If we run our first example program on this input file, it will crash, because we will overwrite the end of the word allocated space. This happens because we generalized the input to handle any sort of file, instead of making it specific to the kind of input we were expecting. We could easily change our code to handle a bigger string, but instead, we should follow the rules of specialization:

Make sure that input files are clearly marked as valid input to the program: In nearly all cases, your program-specific input should contain a version and type identifier. We haven’t added this to this simple example, but it would make sense to modify the ParserFile class to read in a beginning line containing version information.

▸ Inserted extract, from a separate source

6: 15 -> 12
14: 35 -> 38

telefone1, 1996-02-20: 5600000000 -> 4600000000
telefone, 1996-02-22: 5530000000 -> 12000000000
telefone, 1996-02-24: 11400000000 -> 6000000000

If your input is fixed-length, check the length before you start loading the data: If you have an input file that is supposed to contain words of no more than 80 characters, then any time you have not encountered a delimiter within 80 characters, you should abort the input process and print out an error message for the user. If the word length is not fixed, then you should never use a fixed-length buffer to store it.

Specialization 453

We already fixed this one in the ParserFile class by using a string in place of the fixed size buffer.

Reject data in any format you do not understand: This precept is a little easier to understand with an example. Let’s suppose that you are reading in a date from the command line or in a graphical user interface. Dates have so many formats that it is almost not worth enumerating them all. However, if you are given a date that is given as 1/1/04, there are numerous ways to interpret it. For example, it could be in M/D/YY format, and be January 1, 2004. Alternatively, it could be in D/M/YY format — which would still

be January 1, 2004, but would change the interpretation. There is no reason to keep the ambiguity. Either force the user to enter in a single format, or use a control that specifies the format.

This one really has no issue in our ParserFile class, because we aren’t dealing with specific data sizes.

If you follow these guidelines, you will cut down on the number of bugs you receive — which makes it easier to debug problems that you do encounter in your application.